WORK REQUIRED
Your answer must be every line of the data that holds the string "begin".

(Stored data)
╔══
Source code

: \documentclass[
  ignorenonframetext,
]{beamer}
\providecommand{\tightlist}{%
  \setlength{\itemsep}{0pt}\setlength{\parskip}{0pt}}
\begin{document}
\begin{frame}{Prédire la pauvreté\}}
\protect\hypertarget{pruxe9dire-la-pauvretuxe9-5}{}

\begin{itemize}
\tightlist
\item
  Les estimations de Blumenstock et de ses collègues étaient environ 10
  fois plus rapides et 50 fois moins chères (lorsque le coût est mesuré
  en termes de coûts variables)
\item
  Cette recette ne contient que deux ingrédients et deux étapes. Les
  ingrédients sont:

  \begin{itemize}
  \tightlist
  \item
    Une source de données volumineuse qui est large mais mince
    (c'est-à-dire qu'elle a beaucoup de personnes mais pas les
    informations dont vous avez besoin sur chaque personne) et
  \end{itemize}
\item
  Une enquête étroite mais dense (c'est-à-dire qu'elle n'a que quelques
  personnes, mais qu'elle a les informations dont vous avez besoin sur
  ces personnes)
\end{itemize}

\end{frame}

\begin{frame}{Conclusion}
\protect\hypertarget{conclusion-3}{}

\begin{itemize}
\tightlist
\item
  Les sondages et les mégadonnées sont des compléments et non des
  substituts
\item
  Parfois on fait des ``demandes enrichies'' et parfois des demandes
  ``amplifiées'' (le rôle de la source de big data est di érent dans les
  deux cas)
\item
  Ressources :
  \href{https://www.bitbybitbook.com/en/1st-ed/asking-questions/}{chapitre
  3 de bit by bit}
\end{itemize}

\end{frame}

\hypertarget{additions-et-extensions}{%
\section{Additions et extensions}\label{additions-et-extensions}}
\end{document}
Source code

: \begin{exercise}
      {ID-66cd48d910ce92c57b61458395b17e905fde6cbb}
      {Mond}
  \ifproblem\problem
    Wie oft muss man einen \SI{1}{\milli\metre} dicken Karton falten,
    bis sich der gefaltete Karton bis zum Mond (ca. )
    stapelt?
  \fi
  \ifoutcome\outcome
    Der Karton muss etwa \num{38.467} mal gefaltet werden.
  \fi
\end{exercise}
╚══
ANSWER SECTION
\begin{document}
\begin{frame}{Prédire la pauvreté\}}
\begin{itemize}
  \begin{itemize}
\begin{frame}{Conclusion}
\begin{itemize}
: \begin{exercise}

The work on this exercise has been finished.